» WHAT YOU SHOULD DO
Pick out every line of the material below that contains the word "lobe", matching case exactly, and copy those lines.

» DATA SUPPLIED
========================================================================

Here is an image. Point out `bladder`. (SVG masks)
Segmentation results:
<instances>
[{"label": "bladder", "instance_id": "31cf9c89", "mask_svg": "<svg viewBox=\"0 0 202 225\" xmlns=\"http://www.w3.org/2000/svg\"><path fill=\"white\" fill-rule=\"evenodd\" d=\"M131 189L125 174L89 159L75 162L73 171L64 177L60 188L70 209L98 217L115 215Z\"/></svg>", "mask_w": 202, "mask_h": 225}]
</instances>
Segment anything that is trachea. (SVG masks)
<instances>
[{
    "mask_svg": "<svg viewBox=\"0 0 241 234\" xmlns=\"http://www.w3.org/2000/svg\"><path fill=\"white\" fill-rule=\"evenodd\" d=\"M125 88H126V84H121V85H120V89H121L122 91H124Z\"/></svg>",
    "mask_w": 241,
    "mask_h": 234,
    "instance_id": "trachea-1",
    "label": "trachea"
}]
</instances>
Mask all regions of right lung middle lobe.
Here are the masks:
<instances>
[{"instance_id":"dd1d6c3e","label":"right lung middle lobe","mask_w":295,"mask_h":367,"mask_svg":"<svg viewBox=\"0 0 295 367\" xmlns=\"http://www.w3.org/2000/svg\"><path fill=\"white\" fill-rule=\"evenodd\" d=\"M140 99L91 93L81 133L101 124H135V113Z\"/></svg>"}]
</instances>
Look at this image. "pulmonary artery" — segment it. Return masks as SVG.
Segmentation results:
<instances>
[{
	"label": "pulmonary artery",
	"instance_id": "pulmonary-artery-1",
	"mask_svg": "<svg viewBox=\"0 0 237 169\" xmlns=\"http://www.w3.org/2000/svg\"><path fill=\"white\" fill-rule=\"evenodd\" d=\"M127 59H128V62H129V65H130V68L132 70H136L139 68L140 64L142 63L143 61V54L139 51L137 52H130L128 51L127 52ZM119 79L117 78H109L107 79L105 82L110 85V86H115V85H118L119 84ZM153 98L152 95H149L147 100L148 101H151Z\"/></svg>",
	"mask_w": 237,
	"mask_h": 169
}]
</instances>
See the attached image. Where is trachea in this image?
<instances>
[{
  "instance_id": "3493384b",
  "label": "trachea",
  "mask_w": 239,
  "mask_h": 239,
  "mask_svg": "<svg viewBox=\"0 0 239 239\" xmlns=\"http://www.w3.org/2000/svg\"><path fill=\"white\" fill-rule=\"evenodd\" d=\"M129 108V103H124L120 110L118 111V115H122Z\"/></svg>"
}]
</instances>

========================================================================

» RESPONSE FOR THIS EXERCISE
Mask all regions of right lung middle lobe.
[{"instance_id":"dd1d6c3e","label":"right lung middle lobe","mask_w":295,"mask_h":367,"mask_svg":"<svg viewBox=\"0 0 295 367\" xmlns=\"http://www.w3.org/2000/svg\"><path fill=\"white\" fill-rule=\"evenodd\" d=\"M140 99L91 93L81 133L101 124H135V113Z\"/></svg>"}]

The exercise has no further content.